* _SELECTED PASSAGE_
= = = = = = =

A subclass method definition can delegate to a superclass’ definition using a function object (unbound method in Python 2).

class Base(object):
  def greet(self, name): print('Welcome', name)

class Sub(object):
  def greet(self, name):
    print('Well Met and', end=' ')
    Base.greet(self, name)

x = Sub()
x.greet('Alex')

Method delegation is also common with __init__ in order for base classes to perform their initialization. A base class’ __init__ should never be called if that’s the only thing in the subclass’ definition, since that would already occur by inheriting the base class definition.

def Base:
  def __init__(self):
    self.attr = 1

class Derived(object):
  def __init__(self):
    Base.__init__(self)
    self.attr = 2

Using explicit superclass method delegation can end up calling the same method multiple times in the case of multiple inheritance.

class A(object):
  def met(self): print('A.met')

class B(A):
  def met(self):
    print('B.met')
    A.met(self)
    # super(B, self).met()

class C(A):
  def met(self):
    print('C.met')
    A.met(self)
    # super(C, self).met()

class D(B, C):
  # NOTE
  # This calls A.met() twice through B and C's met()
  def met(self):
    print('D.met')
    B.met(self)
    C.met(self)
    # super(D, self).met()

Multiple calls to the same method due to multiple inheritance can be avoided by using the super() built-in. In Python 2, super(class, obj) returns a special superobject of obj such that attribute lookup on it begins after the class class in obj’s MRO. In Python 3, super() with no arguments works the same way.

class A(object):
  def met(self): print('A.met')

class B(A):
  def met(self):
    print('B.met')
    super(B, self).met()

class C(A):
  def met(self):
    print('C.met')
    super(C, self).met()

class D(B, C):
  def met(self):
    print('D.met')
    super(D, self).met()

Explicitly calling superclass methods through function objects can still be useful when calling methods with different and incompatible signatures but same name.

Inheritance doesn’t provide a way to delete or hide a base class’ attributes noninvasively. Workarounds include overriding a method and raising an exception, hiding attributes and defining __getattr__ for selective delegation, or overriding __getattribute__.

Static Methods

A static method can be called on a class or any instance of the class without special behavior with regard to the first parameter self.

A static method can be created by calling the built-in type staticmethod() and binding its result to a class attribute, or by using it as a decorator @staticmethod.

class C(object):
  def astatic():
    return 'static method'

  astatic = staticmethod(astatic)

  # Or:
  @staticmethod
  def other():
    return 'static method'

c = C()
assert C.astatic() == c.astatic()

= = = = = = =

* _INSTRUCTIONS_
1. List the workarounds that the Python inheritance notes give for a class's inability to delete or hide a base class's attributes noninvasively.
2. Reproduce word for word the part of the Python inheritance notes that opens with the words containing "Inheritance doesn’t provide" and closes with "first parameter self.".

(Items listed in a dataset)
= = = = = = =

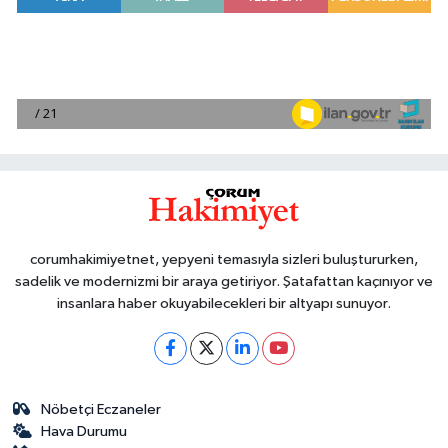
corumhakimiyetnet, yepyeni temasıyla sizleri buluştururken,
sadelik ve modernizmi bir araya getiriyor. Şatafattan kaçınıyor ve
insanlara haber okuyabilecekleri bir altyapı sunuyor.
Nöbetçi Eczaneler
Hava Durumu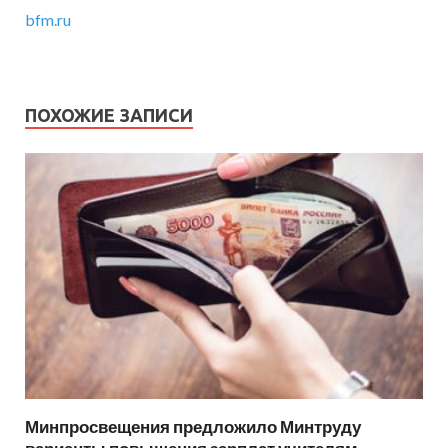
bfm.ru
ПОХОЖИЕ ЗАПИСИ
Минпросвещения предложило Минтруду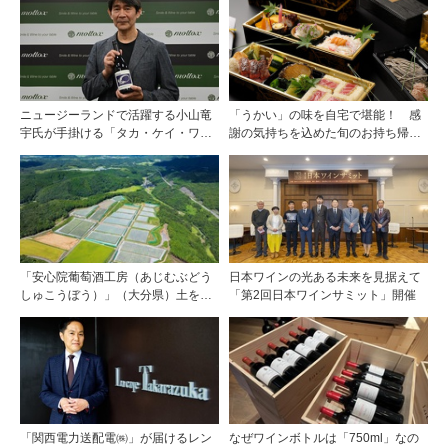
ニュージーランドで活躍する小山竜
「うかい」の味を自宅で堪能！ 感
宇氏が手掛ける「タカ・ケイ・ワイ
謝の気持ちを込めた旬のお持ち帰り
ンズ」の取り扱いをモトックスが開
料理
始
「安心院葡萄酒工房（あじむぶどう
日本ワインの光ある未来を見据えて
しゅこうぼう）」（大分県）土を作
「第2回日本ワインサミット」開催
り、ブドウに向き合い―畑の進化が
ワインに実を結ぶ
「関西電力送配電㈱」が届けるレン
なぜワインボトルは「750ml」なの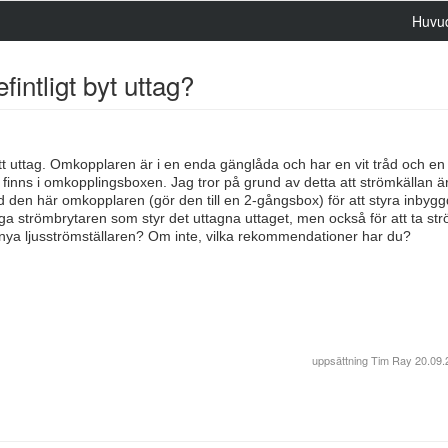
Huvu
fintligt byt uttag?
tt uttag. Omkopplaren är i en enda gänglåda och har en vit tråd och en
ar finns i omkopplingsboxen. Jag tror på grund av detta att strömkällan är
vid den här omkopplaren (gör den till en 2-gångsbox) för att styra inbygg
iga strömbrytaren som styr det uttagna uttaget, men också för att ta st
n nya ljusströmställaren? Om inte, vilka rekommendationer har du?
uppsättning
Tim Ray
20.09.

= = = = = = =

* _ANSWERS TO THE EXERCISE_
1.
- Overriding a method and raising an exception
- Hiding attributes and defining __getattr__ for selective delegation
- Overriding __getattribute__

2.
Inheritance doesn’t provide a way to delete or hide a base class’ attributes noninvasively. Workarounds include overriding a method and raising an exception, hiding attributes and defining __getattr__ for selective delegation, or overriding __getattribute__.

Static Methods

A static method can be called on a class or any instance of the class without special behavior with regard to the first parameter self.